# Feet going numb in stirrups?



## Speed Racer (Oct 21, 2009)

Sounds like you're pressing too hard on the ball of your foot. Numbness in your feet is usually caused by doing that.

Do you have constant pressure on your stirrups when you ride? If so, that's probably what's causing the numbness. You don't need to brace in the stirrups; think of them as just a place to lightly rest the ball of your feet.


----------



## mbender (Jul 22, 2009)

That's what I'm thinking. Make sure you relax your legs and feet. Hopefully it will get better.
_Posted via Mobile Device_


----------



## happygoose123 (Jan 19, 2009)

Yea that happens to me sometimes. I found that safty stirrups stopped them from going numb  pressing on the ball of my foot too hard wasnt the cause for me. I know that because my feet go numb when I ride in banjo's saddle but not when I ride in chucky's saddle. It must just be the shape/size of the saddle/stirrups.


----------



## NorthernMama (Mar 12, 2008)

Also, do your boots fit properly?

My feet never go numb, but I do get a bit tired of being in the same position after riding for a few hours. At that point, I take my feet out and do some stretches. Keep in mind, this is trail riding. I have even been known to dismount for my own pleasure, just to stretch out and walk a bit. After about 4 or 5 hours, it's a nice switch.


----------



## Rachel1786 (Nov 14, 2010)

I started having problems with my right foot/leg going numb after riding for about half hour as well. I think it was caused by bracing against my stirrups as others have said. I notice it only happens when I am a bit nervous, and when I'm nervous I really brace against my stirrups. At first I thought it was my boots also since I had noticed it after I got tall boots.


----------



## Darrin (Jul 11, 2011)

Could be the fit of your saddle, how you are sitting in your saddle or the stirrups to short. Have someone watch you or video tape you riding to see how you are actually sitting.

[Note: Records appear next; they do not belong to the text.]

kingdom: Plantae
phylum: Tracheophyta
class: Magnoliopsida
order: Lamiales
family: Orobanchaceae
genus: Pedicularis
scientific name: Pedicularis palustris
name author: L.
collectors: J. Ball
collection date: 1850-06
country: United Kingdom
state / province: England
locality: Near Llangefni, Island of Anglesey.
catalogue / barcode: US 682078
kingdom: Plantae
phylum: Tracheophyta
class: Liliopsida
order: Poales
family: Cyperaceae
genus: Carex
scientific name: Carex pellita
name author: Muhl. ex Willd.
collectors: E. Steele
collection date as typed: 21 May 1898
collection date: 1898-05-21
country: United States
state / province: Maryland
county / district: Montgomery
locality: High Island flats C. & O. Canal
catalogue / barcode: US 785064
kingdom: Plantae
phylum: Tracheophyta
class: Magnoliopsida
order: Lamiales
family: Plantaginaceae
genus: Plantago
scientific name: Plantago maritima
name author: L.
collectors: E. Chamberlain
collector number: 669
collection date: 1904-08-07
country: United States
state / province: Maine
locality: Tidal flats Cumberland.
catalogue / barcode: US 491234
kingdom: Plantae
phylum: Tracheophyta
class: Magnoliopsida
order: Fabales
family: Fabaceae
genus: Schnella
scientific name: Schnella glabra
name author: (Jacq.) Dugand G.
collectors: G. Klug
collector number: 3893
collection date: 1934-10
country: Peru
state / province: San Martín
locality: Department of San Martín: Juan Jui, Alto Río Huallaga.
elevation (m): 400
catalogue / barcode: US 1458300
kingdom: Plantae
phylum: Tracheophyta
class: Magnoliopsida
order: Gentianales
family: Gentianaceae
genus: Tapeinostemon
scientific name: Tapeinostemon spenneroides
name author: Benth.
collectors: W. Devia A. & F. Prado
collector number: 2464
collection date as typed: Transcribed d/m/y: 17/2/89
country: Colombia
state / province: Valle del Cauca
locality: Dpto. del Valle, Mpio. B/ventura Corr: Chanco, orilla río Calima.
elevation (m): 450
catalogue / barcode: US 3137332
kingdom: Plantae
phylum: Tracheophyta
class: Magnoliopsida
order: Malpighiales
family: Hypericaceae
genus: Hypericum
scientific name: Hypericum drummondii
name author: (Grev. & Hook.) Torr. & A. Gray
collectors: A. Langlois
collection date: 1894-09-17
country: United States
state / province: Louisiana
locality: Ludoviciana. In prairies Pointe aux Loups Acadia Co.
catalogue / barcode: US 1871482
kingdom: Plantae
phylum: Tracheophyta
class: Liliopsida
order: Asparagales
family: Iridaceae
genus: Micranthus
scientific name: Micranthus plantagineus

Also lengthen the stirrups a couple notches to see what that does. If you have a saddle you can borrow, try that to see if it makes a difference.


----------



## Skyseternalangel (Jul 23, 2011)

Also try compression socks.. sounds like all the blood is rushing to your toes and not circulating properly. I have the same issue.. worth a try


----------



## PaintHorseMares (Apr 19, 2008)

Try wiggling your toes while you're riding. Military folks do it to keep from fainting when having to stand at attention for long periods.


----------



## Courtney (May 20, 2011)

Do you have a pinched nerve somewhere in your leg? My legs goes numb if I sit too long, simply due to an old injury to my tailbone. I have a minor pinched nerve and I have to stand up and move around every 20 minutes or so to keep my legs from going numb.


----------



## Tokoneki (Mar 28, 2011)

This happens to me ALL THE TIME. As well as my right knee starts getting sore. But I'm short (5'1) so I have my stirrups all the way up. But I never noticed if I brace the stirrups or not...I'll keep that in mind.


----------



## Wheatermay (Aug 22, 2011)

I have a condition in my hips that makes one leg a half inch shorter, and my nerve gets pinched alot. But my knee also hurt me when riding. My saddle wasnt broken in yet, and so I wet the stirrup and used a broomstick to turn them out, and my knee didnt hurt after the next ride! It may be like others said pushing the stirrup, but if all those are a negative, maybe its not ur equipment.


----------